DESCRIPTION OF THE TASK —
Your job with the data below is to output exactly the lines from the one holding "76: (689, 168)" down to the one holding "135: (702, 76)", both included, and no others.
Content starts
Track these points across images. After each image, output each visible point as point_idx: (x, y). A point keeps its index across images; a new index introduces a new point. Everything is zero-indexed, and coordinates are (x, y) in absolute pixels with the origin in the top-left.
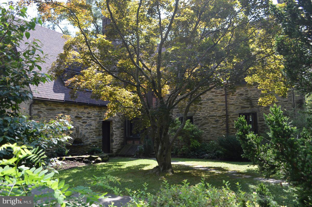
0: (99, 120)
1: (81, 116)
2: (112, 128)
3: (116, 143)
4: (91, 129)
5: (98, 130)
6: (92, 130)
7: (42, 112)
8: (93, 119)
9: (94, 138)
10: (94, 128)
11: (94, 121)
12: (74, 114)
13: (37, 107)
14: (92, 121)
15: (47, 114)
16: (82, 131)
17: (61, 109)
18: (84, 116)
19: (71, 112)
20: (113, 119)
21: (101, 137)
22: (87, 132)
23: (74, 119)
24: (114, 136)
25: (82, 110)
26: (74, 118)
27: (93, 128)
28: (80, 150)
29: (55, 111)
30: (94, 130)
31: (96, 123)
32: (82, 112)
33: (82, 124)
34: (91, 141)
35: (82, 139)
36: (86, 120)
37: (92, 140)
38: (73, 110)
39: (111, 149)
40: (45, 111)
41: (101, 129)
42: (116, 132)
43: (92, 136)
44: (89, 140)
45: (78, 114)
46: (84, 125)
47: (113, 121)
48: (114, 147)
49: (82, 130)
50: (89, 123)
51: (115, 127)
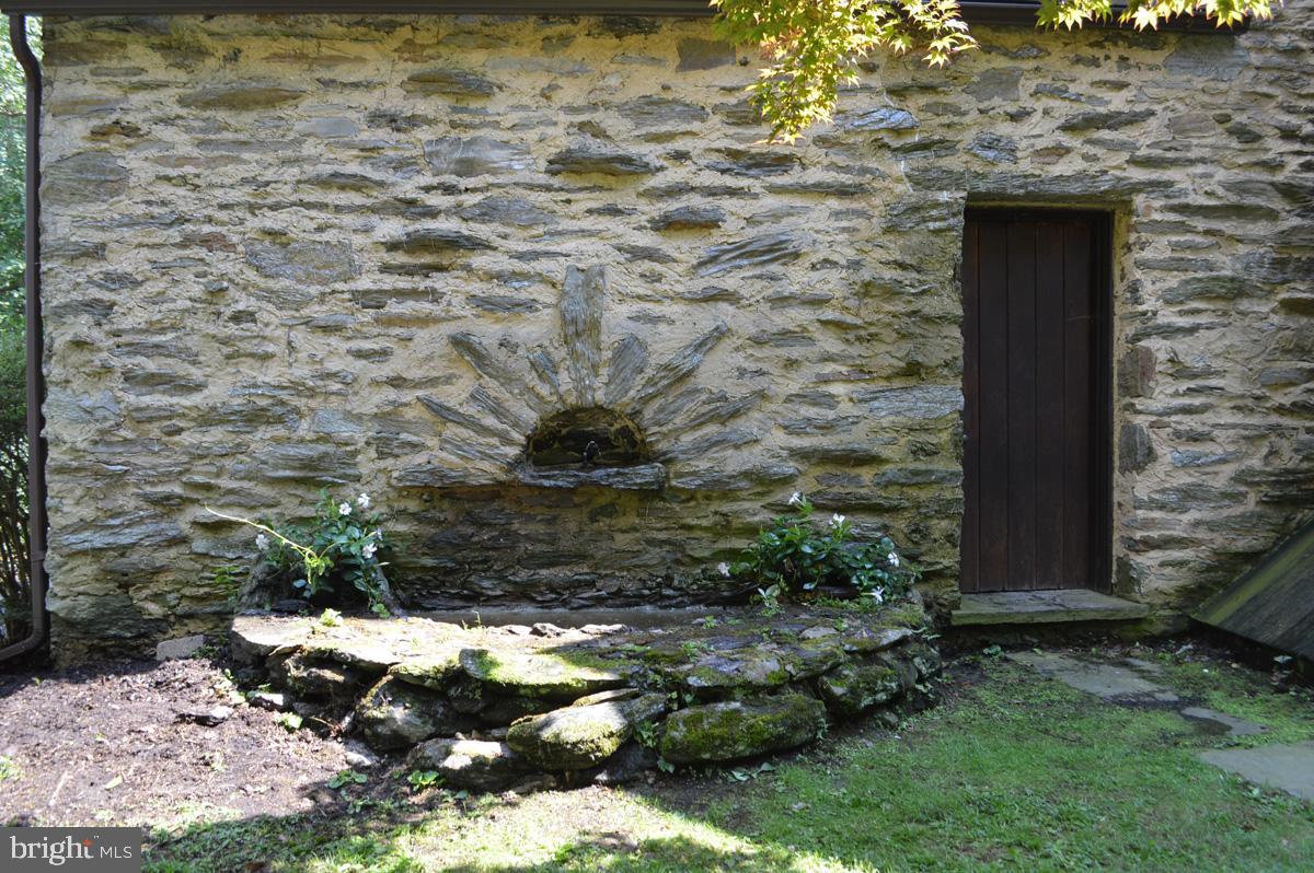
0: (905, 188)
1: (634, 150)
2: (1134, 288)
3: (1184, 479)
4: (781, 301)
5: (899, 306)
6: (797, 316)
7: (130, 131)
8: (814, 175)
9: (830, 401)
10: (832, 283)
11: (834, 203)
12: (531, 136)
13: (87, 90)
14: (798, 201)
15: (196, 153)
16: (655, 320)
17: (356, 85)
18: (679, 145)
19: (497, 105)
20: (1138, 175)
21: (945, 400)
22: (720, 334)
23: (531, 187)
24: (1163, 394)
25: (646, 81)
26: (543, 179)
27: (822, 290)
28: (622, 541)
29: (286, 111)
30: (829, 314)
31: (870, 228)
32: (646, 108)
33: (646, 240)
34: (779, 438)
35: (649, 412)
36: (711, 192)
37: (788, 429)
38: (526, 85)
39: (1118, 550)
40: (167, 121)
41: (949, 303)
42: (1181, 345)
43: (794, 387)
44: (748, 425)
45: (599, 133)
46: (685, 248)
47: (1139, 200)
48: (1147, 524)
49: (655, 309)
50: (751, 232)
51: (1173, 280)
Content ends
Content starts
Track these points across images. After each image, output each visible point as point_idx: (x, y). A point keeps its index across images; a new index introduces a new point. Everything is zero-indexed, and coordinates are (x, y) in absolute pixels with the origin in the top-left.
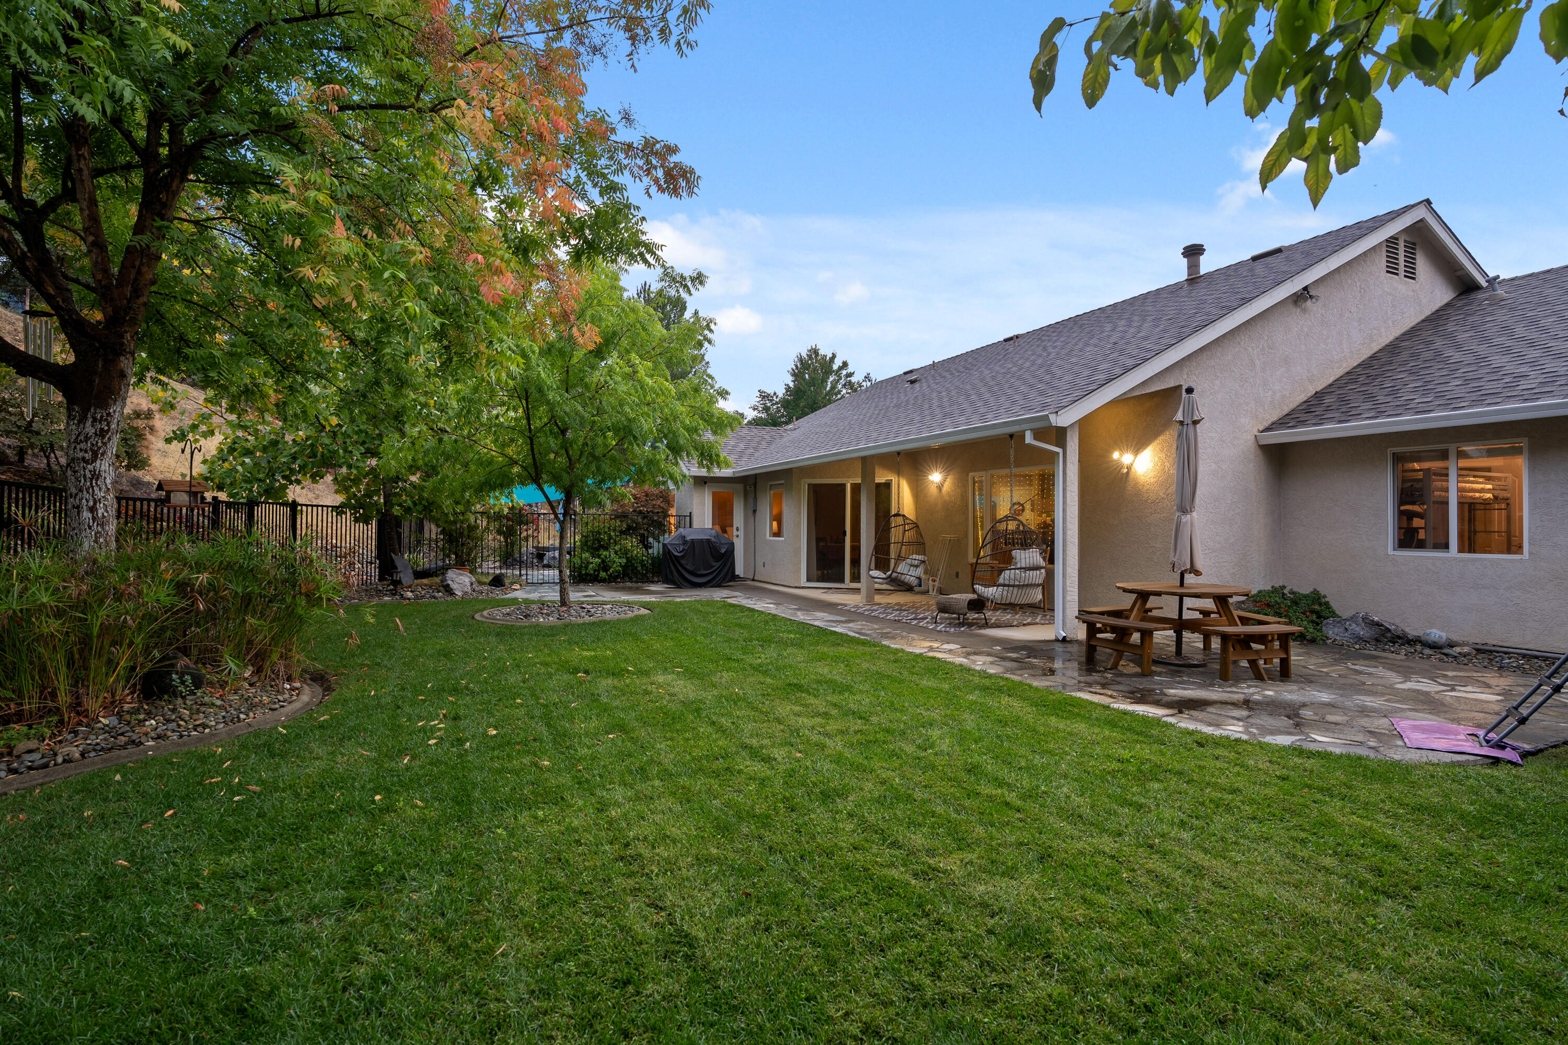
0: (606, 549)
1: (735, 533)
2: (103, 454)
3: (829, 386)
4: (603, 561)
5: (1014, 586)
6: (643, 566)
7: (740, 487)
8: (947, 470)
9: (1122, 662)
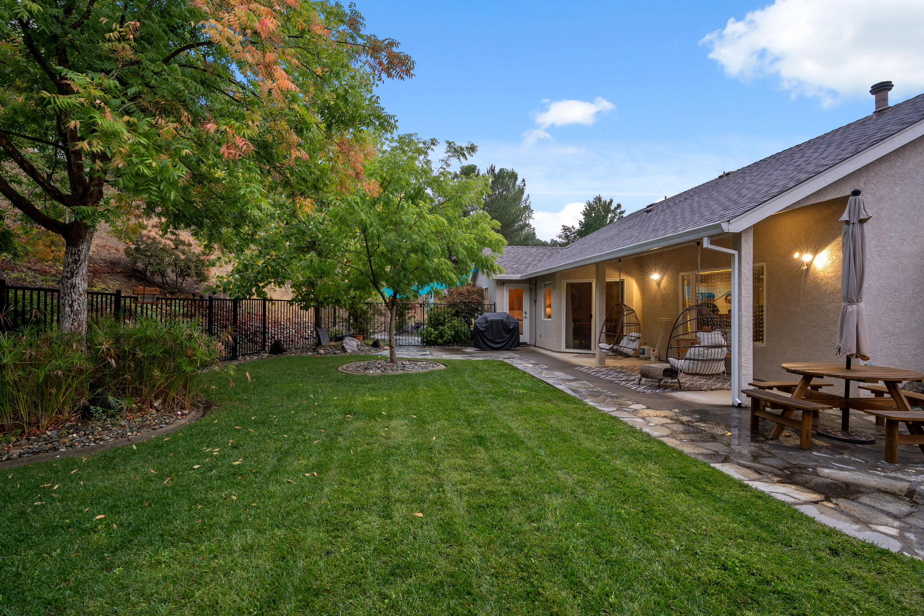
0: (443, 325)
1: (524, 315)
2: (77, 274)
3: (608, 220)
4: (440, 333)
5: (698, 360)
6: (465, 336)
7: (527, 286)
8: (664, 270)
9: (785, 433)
Content ends
Content starts
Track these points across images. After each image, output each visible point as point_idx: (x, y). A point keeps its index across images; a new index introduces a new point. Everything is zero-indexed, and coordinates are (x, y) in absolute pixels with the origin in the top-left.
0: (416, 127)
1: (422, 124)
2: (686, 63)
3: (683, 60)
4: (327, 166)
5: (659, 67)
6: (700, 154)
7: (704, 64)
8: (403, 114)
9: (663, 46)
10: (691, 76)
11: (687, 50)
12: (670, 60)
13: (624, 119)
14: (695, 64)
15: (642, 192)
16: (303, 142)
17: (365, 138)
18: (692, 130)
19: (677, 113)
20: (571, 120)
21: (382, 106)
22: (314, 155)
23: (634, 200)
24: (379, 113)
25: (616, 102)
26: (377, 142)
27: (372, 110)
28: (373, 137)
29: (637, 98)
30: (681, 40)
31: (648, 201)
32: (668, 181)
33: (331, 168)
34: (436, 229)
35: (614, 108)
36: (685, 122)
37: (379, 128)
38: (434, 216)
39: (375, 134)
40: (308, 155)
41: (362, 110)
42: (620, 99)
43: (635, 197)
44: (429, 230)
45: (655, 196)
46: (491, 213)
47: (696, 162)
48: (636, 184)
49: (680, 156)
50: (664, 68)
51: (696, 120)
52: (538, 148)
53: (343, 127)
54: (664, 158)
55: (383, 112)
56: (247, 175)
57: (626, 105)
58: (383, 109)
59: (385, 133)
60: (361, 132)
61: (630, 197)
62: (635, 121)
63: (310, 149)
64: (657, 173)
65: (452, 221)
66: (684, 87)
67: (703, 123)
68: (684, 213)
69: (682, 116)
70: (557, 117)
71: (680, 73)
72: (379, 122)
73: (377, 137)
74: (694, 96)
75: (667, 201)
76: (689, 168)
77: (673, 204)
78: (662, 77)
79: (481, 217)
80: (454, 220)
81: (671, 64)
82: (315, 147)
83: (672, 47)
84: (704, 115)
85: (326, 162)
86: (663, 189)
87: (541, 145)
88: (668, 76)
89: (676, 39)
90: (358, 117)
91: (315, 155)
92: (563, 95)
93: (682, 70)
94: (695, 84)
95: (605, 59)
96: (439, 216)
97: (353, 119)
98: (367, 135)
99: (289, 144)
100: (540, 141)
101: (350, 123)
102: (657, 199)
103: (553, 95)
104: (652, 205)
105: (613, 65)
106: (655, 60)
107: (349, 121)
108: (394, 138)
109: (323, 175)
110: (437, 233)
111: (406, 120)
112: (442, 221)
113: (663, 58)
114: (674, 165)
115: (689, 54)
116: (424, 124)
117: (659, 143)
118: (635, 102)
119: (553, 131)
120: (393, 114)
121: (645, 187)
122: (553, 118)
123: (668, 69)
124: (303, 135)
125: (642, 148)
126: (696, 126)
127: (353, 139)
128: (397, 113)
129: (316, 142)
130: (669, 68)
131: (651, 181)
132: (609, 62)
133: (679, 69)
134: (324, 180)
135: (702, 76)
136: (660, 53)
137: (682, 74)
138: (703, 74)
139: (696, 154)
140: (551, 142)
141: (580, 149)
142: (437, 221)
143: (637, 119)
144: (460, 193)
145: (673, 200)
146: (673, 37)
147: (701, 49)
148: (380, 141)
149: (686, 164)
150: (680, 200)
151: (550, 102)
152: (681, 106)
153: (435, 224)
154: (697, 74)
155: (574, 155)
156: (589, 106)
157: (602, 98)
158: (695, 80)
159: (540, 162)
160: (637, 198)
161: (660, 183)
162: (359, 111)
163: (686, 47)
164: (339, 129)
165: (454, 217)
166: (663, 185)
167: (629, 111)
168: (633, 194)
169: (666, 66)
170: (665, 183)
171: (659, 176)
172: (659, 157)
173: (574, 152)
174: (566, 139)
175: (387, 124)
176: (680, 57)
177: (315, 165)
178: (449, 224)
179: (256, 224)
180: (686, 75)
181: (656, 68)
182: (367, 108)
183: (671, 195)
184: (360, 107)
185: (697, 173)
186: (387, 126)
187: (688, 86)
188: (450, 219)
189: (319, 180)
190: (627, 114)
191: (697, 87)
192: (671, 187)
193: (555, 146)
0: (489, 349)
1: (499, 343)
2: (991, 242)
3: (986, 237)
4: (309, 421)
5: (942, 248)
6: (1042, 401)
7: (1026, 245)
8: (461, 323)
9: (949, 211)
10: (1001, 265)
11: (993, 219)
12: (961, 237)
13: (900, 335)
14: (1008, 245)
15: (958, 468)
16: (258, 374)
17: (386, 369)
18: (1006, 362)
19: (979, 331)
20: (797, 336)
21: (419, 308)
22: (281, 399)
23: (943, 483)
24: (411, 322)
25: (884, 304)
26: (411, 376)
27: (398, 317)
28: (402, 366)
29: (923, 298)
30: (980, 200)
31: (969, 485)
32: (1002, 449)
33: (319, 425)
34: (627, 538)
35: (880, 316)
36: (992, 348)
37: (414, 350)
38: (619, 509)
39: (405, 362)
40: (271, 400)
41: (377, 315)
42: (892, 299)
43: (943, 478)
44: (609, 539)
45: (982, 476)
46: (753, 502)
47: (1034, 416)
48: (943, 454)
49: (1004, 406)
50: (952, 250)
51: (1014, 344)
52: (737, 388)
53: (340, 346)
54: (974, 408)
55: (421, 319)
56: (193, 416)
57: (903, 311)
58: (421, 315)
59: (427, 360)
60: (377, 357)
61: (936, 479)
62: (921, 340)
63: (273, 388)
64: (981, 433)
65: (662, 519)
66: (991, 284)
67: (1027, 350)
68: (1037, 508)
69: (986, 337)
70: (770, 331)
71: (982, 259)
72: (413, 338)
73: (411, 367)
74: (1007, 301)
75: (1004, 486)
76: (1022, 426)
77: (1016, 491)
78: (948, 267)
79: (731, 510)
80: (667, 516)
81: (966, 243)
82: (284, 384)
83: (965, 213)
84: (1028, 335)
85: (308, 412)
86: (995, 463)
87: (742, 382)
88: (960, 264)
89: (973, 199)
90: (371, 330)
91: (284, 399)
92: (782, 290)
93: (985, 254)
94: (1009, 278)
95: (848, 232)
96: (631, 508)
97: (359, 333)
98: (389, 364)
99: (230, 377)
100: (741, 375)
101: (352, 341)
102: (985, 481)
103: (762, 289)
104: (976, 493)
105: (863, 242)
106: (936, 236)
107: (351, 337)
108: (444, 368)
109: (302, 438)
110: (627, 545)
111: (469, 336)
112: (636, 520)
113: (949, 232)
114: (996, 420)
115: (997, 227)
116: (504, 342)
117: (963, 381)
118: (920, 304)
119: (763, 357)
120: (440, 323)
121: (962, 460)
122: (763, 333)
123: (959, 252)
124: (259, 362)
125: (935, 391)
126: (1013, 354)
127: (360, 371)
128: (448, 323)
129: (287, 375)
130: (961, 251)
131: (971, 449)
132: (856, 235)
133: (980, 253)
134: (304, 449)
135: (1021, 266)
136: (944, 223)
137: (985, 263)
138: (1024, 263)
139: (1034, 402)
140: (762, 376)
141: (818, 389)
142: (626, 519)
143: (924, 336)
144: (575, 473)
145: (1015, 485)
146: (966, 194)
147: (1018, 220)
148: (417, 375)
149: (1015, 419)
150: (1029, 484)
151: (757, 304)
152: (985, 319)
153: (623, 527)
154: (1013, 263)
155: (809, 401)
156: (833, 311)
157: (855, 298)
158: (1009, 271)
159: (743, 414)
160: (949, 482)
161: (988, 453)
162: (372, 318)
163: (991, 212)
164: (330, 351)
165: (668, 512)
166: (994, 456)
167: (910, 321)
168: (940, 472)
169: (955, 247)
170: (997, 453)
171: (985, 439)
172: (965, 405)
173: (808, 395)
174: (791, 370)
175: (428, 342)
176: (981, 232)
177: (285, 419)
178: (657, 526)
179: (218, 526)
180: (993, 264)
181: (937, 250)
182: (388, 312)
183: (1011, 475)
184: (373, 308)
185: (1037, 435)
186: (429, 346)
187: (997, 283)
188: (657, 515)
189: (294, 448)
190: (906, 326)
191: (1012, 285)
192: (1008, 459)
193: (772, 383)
Content ends
RESPONSE TO THE EXERCISE —
76: (689, 168)
77: (673, 204)
78: (662, 77)
79: (481, 217)
80: (454, 220)
81: (671, 64)
82: (315, 147)
83: (672, 47)
84: (704, 115)
85: (326, 162)
86: (663, 189)
87: (541, 145)
88: (668, 76)
89: (676, 39)
90: (358, 117)
91: (315, 155)
92: (563, 95)
93: (682, 70)
94: (695, 84)
95: (605, 59)
96: (439, 216)
97: (353, 119)
98: (367, 135)
99: (289, 144)
100: (540, 141)
101: (350, 123)
102: (657, 199)
103: (553, 95)
104: (652, 205)
105: (613, 65)
106: (655, 60)
107: (349, 121)
108: (394, 138)
109: (323, 175)
110: (437, 233)
111: (406, 120)
112: (442, 221)
113: (663, 58)
114: (674, 165)
115: (689, 54)
116: (424, 124)
117: (659, 143)
118: (635, 102)
119: (553, 131)
120: (393, 114)
121: (645, 187)
122: (553, 118)
123: (668, 69)
124: (303, 135)
125: (642, 148)
126: (696, 126)
127: (353, 139)
128: (397, 113)
129: (316, 142)
130: (669, 68)
131: (651, 181)
132: (609, 62)
133: (679, 69)
134: (324, 180)
135: (702, 76)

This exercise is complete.